Data for this exercise:
────
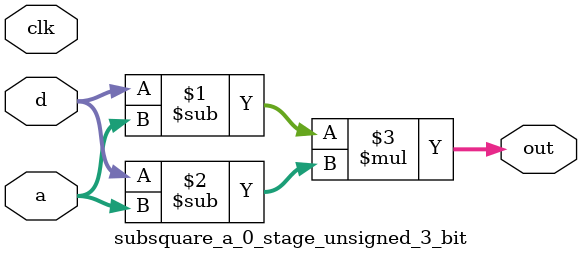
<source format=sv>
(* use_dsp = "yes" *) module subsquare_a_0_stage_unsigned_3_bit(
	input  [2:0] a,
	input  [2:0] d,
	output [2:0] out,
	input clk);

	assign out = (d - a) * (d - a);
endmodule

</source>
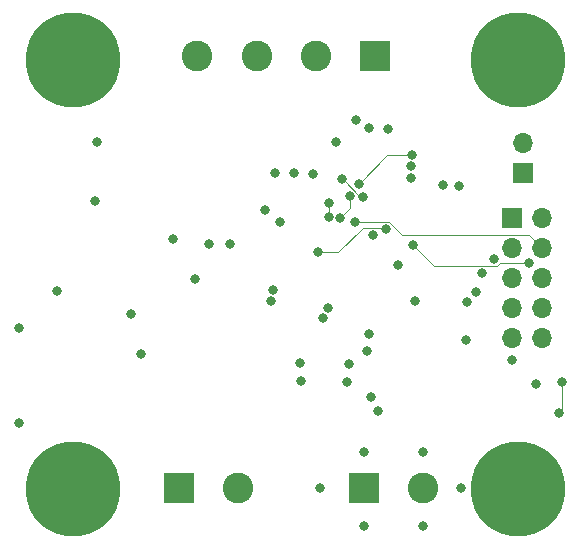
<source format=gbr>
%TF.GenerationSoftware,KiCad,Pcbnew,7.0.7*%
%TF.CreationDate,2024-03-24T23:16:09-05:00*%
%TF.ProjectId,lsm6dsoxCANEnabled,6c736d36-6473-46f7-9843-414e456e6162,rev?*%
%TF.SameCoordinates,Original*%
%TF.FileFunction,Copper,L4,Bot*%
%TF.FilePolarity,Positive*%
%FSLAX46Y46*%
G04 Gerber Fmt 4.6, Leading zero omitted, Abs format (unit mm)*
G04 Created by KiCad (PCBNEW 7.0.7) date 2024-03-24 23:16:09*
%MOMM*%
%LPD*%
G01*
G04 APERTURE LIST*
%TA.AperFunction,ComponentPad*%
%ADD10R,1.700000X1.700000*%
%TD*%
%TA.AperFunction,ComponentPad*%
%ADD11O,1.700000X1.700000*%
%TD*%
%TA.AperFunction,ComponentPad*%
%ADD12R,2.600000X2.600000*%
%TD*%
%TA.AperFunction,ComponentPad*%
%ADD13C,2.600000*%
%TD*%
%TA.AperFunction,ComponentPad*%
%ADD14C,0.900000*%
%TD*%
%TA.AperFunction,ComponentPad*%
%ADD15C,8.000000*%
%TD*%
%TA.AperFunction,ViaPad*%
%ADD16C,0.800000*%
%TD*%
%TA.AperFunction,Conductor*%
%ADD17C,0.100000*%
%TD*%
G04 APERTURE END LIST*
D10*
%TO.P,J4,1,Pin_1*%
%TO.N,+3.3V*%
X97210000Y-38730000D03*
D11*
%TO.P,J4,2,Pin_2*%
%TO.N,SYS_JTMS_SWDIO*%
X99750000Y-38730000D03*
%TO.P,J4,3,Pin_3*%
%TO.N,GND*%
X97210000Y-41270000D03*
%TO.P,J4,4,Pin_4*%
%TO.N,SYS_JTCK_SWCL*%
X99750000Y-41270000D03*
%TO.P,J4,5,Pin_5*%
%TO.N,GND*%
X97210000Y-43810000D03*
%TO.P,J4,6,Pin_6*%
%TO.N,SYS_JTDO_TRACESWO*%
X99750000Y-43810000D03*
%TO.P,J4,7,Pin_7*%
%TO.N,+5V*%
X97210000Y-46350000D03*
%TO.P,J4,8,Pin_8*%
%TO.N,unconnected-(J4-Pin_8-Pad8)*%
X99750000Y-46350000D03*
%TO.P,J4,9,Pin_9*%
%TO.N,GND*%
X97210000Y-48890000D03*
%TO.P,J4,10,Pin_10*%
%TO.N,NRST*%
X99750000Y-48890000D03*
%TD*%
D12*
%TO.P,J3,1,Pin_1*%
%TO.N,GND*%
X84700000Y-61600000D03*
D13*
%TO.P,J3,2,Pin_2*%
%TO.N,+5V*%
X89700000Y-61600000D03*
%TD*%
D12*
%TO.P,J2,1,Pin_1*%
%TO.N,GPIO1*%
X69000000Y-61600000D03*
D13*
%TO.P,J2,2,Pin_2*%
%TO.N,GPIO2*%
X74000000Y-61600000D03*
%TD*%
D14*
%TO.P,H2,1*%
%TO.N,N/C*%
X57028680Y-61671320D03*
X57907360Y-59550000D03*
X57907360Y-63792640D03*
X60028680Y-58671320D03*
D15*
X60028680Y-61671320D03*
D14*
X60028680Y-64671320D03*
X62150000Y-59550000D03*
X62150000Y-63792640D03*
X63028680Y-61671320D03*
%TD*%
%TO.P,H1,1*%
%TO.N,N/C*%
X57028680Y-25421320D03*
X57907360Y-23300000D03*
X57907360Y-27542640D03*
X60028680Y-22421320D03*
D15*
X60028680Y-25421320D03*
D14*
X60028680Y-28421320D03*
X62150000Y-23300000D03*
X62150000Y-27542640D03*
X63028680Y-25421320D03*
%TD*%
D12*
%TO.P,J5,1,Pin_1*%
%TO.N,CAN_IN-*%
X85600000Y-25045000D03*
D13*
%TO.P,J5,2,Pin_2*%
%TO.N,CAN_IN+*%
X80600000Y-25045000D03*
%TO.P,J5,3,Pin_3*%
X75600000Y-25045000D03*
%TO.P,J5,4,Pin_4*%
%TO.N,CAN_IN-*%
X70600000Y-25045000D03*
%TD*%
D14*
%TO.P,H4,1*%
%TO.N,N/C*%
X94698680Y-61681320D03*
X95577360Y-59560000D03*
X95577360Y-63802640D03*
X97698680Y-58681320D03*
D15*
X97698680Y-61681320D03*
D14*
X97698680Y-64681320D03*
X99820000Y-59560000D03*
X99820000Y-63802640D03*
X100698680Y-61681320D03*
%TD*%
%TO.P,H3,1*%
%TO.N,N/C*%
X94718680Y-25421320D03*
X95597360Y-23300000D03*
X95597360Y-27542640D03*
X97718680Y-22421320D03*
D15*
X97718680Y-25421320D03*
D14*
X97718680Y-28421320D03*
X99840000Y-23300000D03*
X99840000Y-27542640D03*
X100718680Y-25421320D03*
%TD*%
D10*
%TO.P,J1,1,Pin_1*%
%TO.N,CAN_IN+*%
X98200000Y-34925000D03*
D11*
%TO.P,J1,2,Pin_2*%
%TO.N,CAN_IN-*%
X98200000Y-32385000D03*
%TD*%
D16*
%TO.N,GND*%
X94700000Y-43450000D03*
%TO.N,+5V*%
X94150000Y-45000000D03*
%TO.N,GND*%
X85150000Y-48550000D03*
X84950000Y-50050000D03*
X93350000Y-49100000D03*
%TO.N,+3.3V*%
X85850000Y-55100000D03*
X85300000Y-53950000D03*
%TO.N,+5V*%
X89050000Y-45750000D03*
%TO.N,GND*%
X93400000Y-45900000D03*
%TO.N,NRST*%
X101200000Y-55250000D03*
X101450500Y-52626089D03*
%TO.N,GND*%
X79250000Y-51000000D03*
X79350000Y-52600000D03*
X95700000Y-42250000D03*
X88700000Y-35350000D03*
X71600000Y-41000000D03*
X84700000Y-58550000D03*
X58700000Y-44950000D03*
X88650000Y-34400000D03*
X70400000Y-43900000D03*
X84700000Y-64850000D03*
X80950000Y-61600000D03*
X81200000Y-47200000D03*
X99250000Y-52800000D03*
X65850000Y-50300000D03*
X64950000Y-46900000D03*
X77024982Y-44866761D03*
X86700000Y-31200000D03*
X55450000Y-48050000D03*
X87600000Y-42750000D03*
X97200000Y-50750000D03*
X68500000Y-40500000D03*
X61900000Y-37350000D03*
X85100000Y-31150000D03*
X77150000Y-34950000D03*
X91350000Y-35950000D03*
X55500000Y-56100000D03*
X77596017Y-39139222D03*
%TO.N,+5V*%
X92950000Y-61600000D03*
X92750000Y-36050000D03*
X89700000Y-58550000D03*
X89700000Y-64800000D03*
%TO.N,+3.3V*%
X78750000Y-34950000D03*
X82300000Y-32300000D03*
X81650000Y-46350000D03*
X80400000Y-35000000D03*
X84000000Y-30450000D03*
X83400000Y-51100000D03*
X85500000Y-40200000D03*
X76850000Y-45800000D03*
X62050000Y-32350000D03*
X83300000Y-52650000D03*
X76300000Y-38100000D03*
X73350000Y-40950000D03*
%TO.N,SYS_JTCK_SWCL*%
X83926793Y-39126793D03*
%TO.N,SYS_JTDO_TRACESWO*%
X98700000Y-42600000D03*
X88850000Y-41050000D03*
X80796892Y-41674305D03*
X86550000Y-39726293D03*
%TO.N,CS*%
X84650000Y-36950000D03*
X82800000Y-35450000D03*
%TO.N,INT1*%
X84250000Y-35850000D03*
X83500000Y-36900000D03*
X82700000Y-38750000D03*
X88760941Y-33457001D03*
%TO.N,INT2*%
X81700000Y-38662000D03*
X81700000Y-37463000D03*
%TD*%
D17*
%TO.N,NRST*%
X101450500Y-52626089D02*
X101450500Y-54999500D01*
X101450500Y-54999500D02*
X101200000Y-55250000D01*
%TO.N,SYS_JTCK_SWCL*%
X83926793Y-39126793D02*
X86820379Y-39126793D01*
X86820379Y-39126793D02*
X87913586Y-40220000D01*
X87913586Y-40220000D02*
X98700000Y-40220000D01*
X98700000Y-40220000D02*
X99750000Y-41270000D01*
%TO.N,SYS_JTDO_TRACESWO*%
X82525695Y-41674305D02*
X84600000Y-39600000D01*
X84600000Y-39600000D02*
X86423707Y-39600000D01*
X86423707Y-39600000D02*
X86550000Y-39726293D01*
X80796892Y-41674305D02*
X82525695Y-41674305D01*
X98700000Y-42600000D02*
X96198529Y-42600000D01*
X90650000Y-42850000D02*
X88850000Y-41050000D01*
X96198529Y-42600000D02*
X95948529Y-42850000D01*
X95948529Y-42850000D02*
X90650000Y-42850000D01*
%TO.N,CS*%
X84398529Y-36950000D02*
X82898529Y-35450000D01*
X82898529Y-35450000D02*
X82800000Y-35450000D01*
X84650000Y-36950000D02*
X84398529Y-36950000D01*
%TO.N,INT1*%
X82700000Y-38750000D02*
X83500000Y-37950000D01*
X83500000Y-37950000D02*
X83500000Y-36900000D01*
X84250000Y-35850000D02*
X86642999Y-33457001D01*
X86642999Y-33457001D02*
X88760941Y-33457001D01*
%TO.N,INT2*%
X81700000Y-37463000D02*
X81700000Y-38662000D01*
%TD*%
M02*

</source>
────
Your objective: From the records above, show each line that contains the word "source".

Written answer:
<source format=sv>
</source>
<source format=gbr>
</source>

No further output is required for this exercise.